Would you repeat the listing below exactly, with no pictures in it?

═════ Supplied records

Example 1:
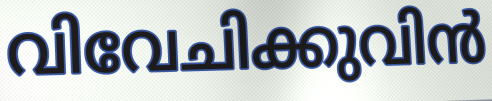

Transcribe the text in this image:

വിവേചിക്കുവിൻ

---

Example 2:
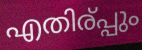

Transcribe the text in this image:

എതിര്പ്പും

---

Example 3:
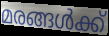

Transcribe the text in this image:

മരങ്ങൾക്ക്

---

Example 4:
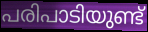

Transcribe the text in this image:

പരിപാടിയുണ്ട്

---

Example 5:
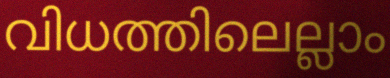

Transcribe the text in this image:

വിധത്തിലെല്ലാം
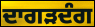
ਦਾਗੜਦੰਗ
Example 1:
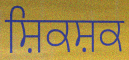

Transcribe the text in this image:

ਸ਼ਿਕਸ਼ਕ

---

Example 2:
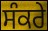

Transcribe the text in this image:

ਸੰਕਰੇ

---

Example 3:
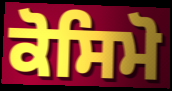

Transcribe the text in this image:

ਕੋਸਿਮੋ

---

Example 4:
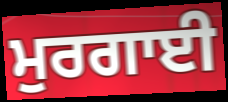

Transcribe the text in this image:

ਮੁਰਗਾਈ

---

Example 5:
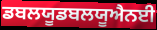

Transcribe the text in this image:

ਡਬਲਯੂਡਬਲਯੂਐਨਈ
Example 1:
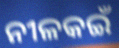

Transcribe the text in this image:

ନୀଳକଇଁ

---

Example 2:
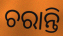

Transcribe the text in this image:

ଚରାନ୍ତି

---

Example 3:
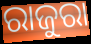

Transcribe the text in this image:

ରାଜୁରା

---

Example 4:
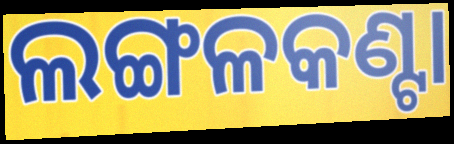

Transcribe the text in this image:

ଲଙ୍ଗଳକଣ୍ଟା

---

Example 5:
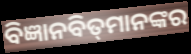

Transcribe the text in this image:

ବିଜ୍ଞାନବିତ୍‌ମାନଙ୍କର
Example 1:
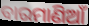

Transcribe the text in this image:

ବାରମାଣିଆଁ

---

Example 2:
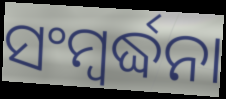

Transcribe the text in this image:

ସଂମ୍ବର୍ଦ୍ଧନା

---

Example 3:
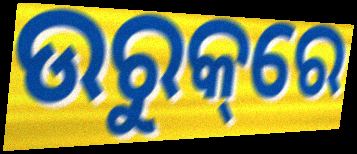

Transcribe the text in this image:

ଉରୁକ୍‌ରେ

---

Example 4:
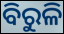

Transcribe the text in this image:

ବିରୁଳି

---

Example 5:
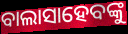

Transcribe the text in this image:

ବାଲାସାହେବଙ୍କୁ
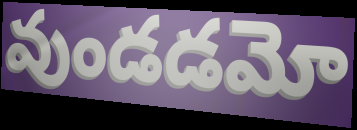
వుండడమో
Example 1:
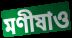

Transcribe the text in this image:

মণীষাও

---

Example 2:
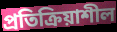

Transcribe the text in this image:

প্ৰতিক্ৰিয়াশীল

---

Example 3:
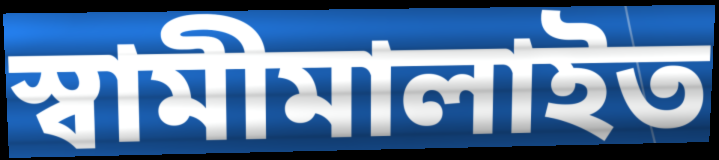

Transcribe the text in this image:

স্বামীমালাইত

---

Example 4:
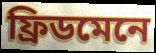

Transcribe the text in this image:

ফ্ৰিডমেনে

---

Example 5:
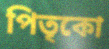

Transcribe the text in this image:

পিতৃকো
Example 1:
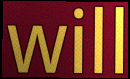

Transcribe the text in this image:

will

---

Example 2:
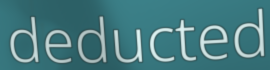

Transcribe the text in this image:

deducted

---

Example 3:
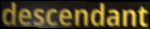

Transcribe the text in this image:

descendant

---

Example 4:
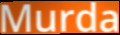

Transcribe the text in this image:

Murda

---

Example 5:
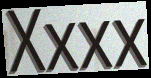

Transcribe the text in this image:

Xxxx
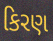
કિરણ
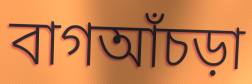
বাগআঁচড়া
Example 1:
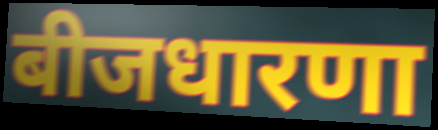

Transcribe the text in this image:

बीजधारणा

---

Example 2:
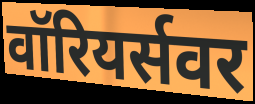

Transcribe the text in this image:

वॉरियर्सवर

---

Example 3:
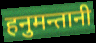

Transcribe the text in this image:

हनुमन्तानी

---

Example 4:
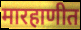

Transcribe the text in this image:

══════════

Task result:
Example 1:

Transcribe the text in this image:

വിവേചിക്കുവിൻ

---

Example 2:

Transcribe the text in this image:

എതിര്പ്പും

---

Example 3:

Transcribe the text in this image:

മരങ്ങൾക്ക്

---

Example 4:

Transcribe the text in this image:

പരിപാടിയുണ്ട്

---

Example 5:

Transcribe the text in this image:

വിധത്തിലെല്ലാം
ਦਾਗੜਦੰਗ
Example 1:

Transcribe the text in this image:

ਸ਼ਿਕਸ਼ਕ

---

Example 2:

Transcribe the text in this image:

ਸੰਕਰੇ

---

Example 3:

Transcribe the text in this image:

ਕੋਸਿਮੋ

---

Example 4:

Transcribe the text in this image:

ਮੁਰਗਾਈ

---

Example 5:

Transcribe the text in this image:

ਡਬਲਯੂਡਬਲਯੂਐਨਈ
Example 1:

Transcribe the text in this image:

ନୀଳକଇଁ

---

Example 2:

Transcribe the text in this image:

ଚରାନ୍ତି

---

Example 3:

Transcribe the text in this image:

ରାଜୁରା

---

Example 4:

Transcribe the text in this image:

ଲଙ୍ଗଳକଣ୍ଟା

---

Example 5:

Transcribe the text in this image:

ବିଜ୍ଞାନବିତ୍‌ମାନଙ୍କର
Example 1:

Transcribe the text in this image:

ବାରମାଣିଆଁ

---

Example 2:

Transcribe the text in this image:

ସଂମ୍ବର୍ଦ୍ଧନା

---

Example 3:

Transcribe the text in this image:

ଉରୁକ୍‌ରେ

---

Example 4:

Transcribe the text in this image:

ବିରୁଳି

---

Example 5:

Transcribe the text in this image:

ବାଲାସାହେବଙ୍କୁ
వుండడమో
Example 1:

Transcribe the text in this image:

মণীষাও

---

Example 2:

Transcribe the text in this image:

প্ৰতিক্ৰিয়াশীল

---

Example 3:

Transcribe the text in this image:

স্বামীমালাইত

---

Example 4:

Transcribe the text in this image:

ফ্ৰিডমেনে

---

Example 5:

Transcribe the text in this image:

পিতৃকো
Example 1:

Transcribe the text in this image:

will

---

Example 2:

Transcribe the text in this image:

deducted

---

Example 3:

Transcribe the text in this image:

descendant

---

Example 4:

Transcribe the text in this image:

Murda

---

Example 5:

Transcribe the text in this image:

Xxxx
કિરણ
বাগআঁচড়া
Example 1:

Transcribe the text in this image:

बीजधारणा

---

Example 2:

Transcribe the text in this image:

वॉरियर्सवर

---

Example 3:

Transcribe the text in this image:

हनुमन्तानी

---

Example 4:

Transcribe the text in this image:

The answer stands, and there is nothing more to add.